--- WHAT YOU WILL DO ---
Which lines in the data below contain the string "color"? Show each one.

--- ENTRIES SUPPLIED ---
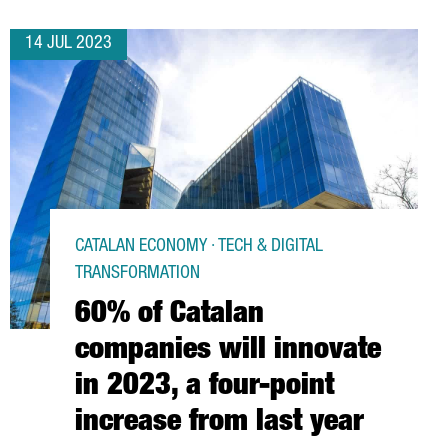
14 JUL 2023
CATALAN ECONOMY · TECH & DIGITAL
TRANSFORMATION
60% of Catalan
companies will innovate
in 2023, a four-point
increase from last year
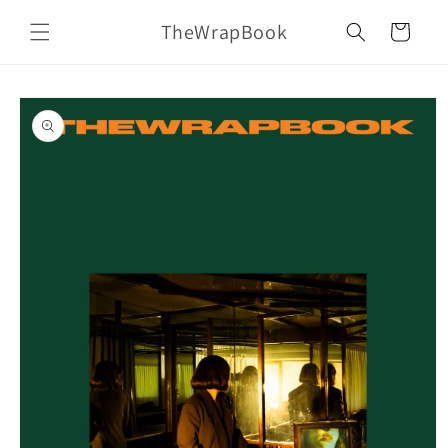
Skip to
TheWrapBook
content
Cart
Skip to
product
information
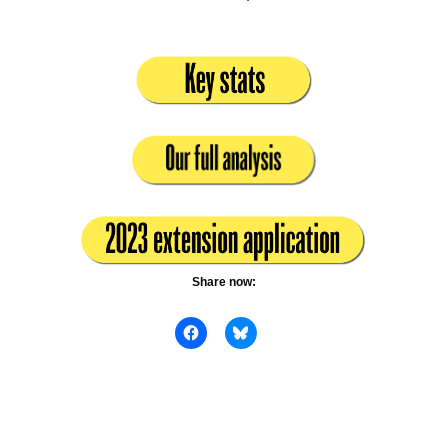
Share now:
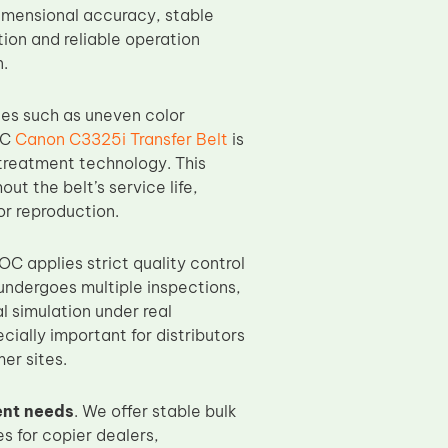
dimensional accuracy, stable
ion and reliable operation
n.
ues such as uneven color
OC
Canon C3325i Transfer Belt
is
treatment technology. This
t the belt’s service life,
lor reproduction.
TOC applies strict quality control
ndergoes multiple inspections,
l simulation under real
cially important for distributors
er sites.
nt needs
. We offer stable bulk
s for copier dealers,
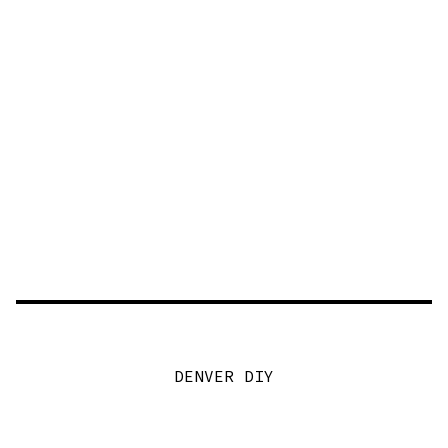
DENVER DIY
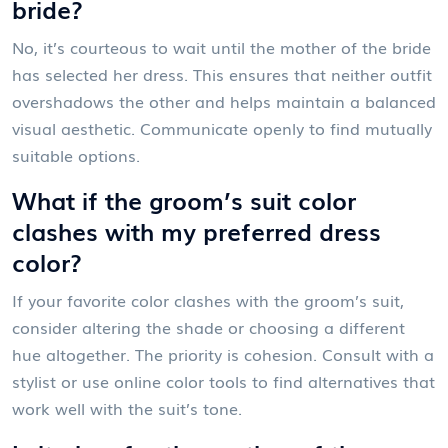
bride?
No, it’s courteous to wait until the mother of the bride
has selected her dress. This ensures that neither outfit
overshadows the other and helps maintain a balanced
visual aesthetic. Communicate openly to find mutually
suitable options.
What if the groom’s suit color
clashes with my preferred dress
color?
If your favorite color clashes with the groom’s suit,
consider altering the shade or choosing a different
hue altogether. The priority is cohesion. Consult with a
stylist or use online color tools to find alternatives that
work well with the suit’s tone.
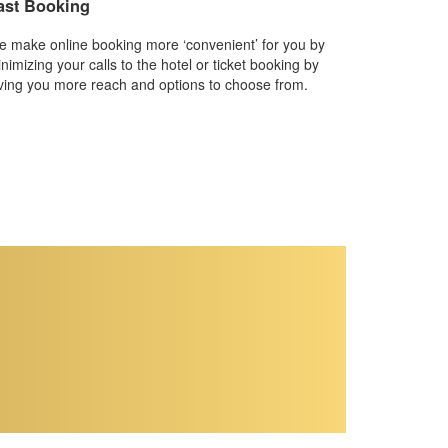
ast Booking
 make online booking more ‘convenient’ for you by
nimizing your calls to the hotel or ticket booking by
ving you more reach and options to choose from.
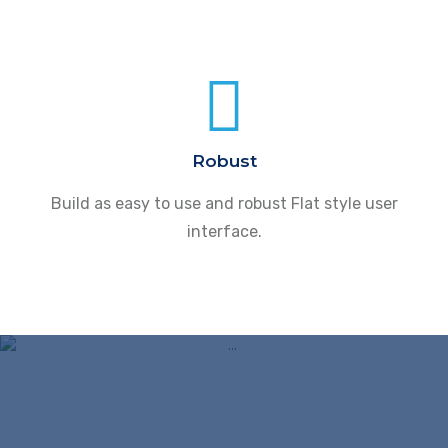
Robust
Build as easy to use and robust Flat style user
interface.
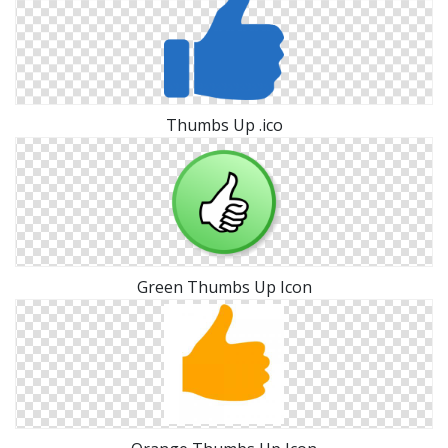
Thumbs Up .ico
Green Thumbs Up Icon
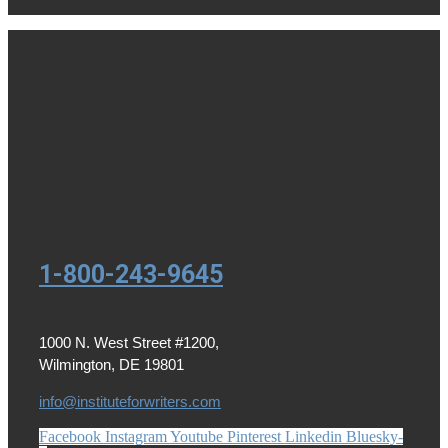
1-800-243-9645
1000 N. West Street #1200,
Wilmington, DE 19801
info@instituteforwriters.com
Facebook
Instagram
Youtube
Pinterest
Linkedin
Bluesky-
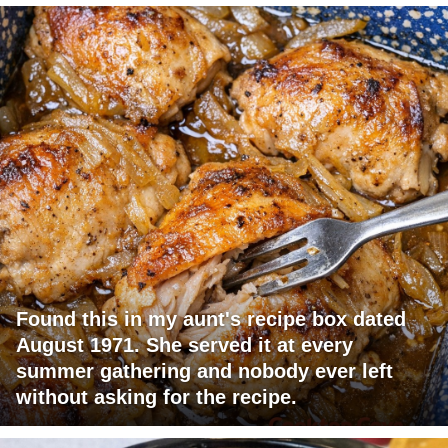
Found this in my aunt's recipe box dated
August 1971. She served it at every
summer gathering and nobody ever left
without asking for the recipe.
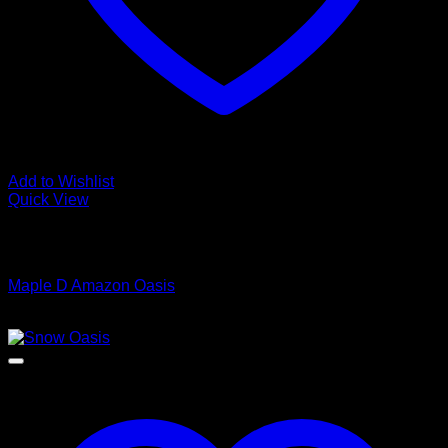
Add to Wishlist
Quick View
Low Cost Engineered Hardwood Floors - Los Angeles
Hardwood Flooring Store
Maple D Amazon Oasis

--- SOLUTION TO THIS TASK ---
ues such as uneven color
What if the groom’s suit color
color?
If your favorite color clashes with the groom’s suit,
stylist or use online color tools to find alternatives that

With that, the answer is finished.